[Start of Attachment]
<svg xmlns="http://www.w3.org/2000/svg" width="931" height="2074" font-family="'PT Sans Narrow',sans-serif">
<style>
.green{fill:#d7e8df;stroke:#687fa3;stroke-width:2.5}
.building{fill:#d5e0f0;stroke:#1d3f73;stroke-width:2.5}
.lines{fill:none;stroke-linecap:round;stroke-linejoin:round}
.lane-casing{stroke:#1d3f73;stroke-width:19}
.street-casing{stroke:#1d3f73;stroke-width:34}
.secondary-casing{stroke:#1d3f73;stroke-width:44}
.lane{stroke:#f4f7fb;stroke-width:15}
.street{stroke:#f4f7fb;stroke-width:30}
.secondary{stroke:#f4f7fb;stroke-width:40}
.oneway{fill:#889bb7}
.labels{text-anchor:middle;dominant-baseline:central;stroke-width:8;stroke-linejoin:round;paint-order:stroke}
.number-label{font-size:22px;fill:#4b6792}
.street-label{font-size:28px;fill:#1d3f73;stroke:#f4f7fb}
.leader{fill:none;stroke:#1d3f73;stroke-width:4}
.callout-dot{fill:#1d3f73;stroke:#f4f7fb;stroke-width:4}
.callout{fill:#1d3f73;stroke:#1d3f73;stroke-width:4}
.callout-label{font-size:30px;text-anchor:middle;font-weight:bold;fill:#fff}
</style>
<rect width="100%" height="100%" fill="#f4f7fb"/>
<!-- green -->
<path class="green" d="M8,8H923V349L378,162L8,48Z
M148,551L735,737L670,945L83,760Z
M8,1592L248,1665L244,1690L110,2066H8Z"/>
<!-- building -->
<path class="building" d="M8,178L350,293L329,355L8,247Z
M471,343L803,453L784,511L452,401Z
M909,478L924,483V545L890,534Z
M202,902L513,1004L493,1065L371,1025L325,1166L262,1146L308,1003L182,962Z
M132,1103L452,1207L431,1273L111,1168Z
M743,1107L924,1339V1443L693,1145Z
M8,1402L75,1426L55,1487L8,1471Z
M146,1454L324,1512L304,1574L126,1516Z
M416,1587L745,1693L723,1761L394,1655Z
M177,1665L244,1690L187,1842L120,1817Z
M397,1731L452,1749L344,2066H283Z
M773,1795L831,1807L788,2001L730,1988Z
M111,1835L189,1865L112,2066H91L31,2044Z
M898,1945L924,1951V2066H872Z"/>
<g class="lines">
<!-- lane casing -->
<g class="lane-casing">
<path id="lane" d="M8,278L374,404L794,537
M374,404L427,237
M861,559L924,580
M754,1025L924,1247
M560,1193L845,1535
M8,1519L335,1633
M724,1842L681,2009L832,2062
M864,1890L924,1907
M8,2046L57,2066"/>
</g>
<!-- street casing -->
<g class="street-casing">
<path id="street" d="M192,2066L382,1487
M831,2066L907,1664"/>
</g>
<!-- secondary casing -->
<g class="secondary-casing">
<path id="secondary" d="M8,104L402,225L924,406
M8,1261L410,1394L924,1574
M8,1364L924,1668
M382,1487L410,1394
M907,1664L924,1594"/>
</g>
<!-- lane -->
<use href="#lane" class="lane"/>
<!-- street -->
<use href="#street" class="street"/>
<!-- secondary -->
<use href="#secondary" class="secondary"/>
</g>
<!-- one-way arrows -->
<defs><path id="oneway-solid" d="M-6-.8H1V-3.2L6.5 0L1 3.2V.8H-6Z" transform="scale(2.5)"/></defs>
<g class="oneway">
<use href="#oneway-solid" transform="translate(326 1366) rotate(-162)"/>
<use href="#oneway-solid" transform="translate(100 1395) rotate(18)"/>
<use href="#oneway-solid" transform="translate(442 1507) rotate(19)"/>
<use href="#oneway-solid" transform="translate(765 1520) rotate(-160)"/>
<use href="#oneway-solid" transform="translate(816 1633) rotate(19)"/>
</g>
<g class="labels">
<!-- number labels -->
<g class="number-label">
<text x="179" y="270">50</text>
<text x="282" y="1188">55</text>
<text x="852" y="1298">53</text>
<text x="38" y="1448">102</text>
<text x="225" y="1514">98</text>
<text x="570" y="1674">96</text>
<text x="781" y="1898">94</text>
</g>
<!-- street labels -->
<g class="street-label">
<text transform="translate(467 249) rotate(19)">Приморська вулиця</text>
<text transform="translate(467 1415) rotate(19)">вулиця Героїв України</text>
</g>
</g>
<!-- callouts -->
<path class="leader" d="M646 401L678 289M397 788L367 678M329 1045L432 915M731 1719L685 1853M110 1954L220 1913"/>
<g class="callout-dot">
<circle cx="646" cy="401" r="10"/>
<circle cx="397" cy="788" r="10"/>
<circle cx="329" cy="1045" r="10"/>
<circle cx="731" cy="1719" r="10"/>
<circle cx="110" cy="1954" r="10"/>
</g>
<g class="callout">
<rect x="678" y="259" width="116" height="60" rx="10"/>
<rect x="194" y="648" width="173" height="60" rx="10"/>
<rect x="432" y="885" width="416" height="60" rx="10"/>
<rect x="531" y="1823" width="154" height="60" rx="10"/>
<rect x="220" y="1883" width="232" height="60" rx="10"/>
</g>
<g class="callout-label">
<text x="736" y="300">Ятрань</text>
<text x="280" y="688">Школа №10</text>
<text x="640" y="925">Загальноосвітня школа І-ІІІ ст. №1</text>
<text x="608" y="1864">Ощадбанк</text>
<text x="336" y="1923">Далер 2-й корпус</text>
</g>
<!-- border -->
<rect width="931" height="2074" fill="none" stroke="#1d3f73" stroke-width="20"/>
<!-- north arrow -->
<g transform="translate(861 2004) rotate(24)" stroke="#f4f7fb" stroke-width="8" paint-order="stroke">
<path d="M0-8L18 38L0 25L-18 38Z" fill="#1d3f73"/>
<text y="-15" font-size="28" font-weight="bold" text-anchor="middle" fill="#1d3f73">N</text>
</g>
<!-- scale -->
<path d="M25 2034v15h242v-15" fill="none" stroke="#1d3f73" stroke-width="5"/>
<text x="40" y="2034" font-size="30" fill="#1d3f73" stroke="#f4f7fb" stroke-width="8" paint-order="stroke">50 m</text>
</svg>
[End of Attachment]
## What the task asks
Reply by returning the full set of records above exactly.

## Exercise solution
<svg xmlns="http://www.w3.org/2000/svg" width="931" height="2074" font-family="'PT Sans Narrow',sans-serif">
<style>
.green{fill:#d7e8df;stroke:#687fa3;stroke-width:2.5}
.building{fill:#d5e0f0;stroke:#1d3f73;stroke-width:2.5}
.lines{fill:none;stroke-linecap:round;stroke-linejoin:round}
.lane-casing{stroke:#1d3f73;stroke-width:19}
.street-casing{stroke:#1d3f73;stroke-width:34}
.secondary-casing{stroke:#1d3f73;stroke-width:44}
.lane{stroke:#f4f7fb;stroke-width:15}
.street{stroke:#f4f7fb;stroke-width:30}
.secondary{stroke:#f4f7fb;stroke-width:40}
.oneway{fill:#889bb7}
.labels{text-anchor:middle;dominant-baseline:central;stroke-width:8;stroke-linejoin:round;paint-order:stroke}
.number-label{font-size:22px;fill:#4b6792}
.street-label{font-size:28px;fill:#1d3f73;stroke:#f4f7fb}
.leader{fill:none;stroke:#1d3f73;stroke-width:4}
.callout-dot{fill:#1d3f73;stroke:#f4f7fb;stroke-width:4}
.callout{fill:#1d3f73;stroke:#1d3f73;stroke-width:4}
.callout-label{font-size:30px;text-anchor:middle;font-weight:bold;fill:#fff}
</style>
<rect width="100%" height="100%" fill="#f4f7fb"/>
<!-- green -->
<path class="green" d="M8,8H923V349L378,162L8,48Z
M148,551L735,737L670,945L83,760Z
M8,1592L248,1665L244,1690L110,2066H8Z"/>
<!-- building -->
<path class="building" d="M8,178L350,293L329,355L8,247Z
M471,343L803,453L784,511L452,401Z
M909,478L924,483V545L890,534Z
M202,902L513,1004L493,1065L371,1025L325,1166L262,1146L308,1003L182,962Z
M132,1103L452,1207L431,1273L111,1168Z
M743,1107L924,1339V1443L693,1145Z
M8,1402L75,1426L55,1487L8,1471Z
M146,1454L324,1512L304,1574L126,1516Z
M416,1587L745,1693L723,1761L394,1655Z
M177,1665L244,1690L187,1842L120,1817Z
M397,1731L452,1749L344,2066H283Z
M773,1795L831,1807L788,2001L730,1988Z
M111,1835L189,1865L112,2066H91L31,2044Z
M898,1945L924,1951V2066H872Z"/>
<g class="lines">
<!-- lane casing -->
<g class="lane-casing">
<path id="lane" d="M8,278L374,404L794,537
M374,404L427,237
M861,559L924,580
M754,1025L924,1247
M560,1193L845,1535
M8,1519L335,1633
M724,1842L681,2009L832,2062
M864,1890L924,1907
M8,2046L57,2066"/>
</g>
<!-- street casing -->
<g class="street-casing">
<path id="street" d="M192,2066L382,1487
M831,2066L907,1664"/>
</g>
<!-- secondary casing -->
<g class="secondary-casing">
<path id="secondary" d="M8,104L402,225L924,406
M8,1261L410,1394L924,1574
M8,1364L924,1668
M382,1487L410,1394
M907,1664L924,1594"/>
</g>
<!-- lane -->
<use href="#lane" class="lane"/>
<!-- street -->
<use href="#street" class="street"/>
<!-- secondary -->
<use href="#secondary" class="secondary"/>
</g>
<!-- one-way arrows -->
<defs><path id="oneway-solid" d="M-6-.8H1V-3.2L6.5 0L1 3.2V.8H-6Z" transform="scale(2.5)"/></defs>
<g class="oneway">
<use href="#oneway-solid" transform="translate(326 1366) rotate(-162)"/>
<use href="#oneway-solid" transform="translate(100 1395) rotate(18)"/>
<use href="#oneway-solid" transform="translate(442 1507) rotate(19)"/>
<use href="#oneway-solid" transform="translate(765 1520) rotate(-160)"/>
<use href="#oneway-solid" transform="translate(816 1633) rotate(19)"/>
</g>
<g class="labels">
<!-- number labels -->
<g class="number-label">
<text x="179" y="270">50</text>
<text x="282" y="1188">55</text>
<text x="852" y="1298">53</text>
<text x="38" y="1448">102</text>
<text x="225" y="1514">98</text>
<text x="570" y="1674">96</text>
<text x="781" y="1898">94</text>
</g>
<!-- street labels -->
<g class="street-label">
<text transform="translate(467 249) rotate(19)">Приморська вулиця</text>
<text transform="translate(467 1415) rotate(19)">вулиця Героїв України</text>
</g>
</g>
<!-- callouts -->
<path class="leader" d="M646 401L678 289M397 788L367 678M329 1045L432 915M731 1719L685 1853M110 1954L220 1913"/>
<g class="callout-dot">
<circle cx="646" cy="401" r="10"/>
<circle cx="397" cy="788" r="10"/>
<circle cx="329" cy="1045" r="10"/>
<circle cx="731" cy="1719" r="10"/>
<circle cx="110" cy="1954" r="10"/>
</g>
<g class="callout">
<rect x="678" y="259" width="116" height="60" rx="10"/>
<rect x="194" y="648" width="173" height="60" rx="10"/>
<rect x="432" y="885" width="416" height="60" rx="10"/>
<rect x="531" y="1823" width="154" height="60" rx="10"/>
<rect x="220" y="1883" width="232" height="60" rx="10"/>
</g>
<g class="callout-label">
<text x="736" y="300">Ятрань</text>
<text x="280" y="688">Школа №10</text>
<text x="640" y="925">Загальноосвітня школа І-ІІІ ст. №1</text>
<text x="608" y="1864">Ощадбанк</text>
<text x="336" y="1923">Далер 2-й корпус</text>
</g>
<!-- border -->
<rect width="931" height="2074" fill="none" stroke="#1d3f73" stroke-width="20"/>
<!-- north arrow -->
<g transform="translate(861 2004) rotate(24)" stroke="#f4f7fb" stroke-width="8" paint-order="stroke">
<path d="M0-8L18 38L0 25L-18 38Z" fill="#1d3f73"/>
<text y="-15" font-size="28" font-weight="bold" text-anchor="middle" fill="#1d3f73">N</text>
</g>
<!-- scale -->
<path d="M25 2034v15h242v-15" fill="none" stroke="#1d3f73" stroke-width="5"/>
<text x="40" y="2034" font-size="30" fill="#1d3f73" stroke="#f4f7fb" stroke-width="8" paint-order="stroke">50 m</text>
</svg>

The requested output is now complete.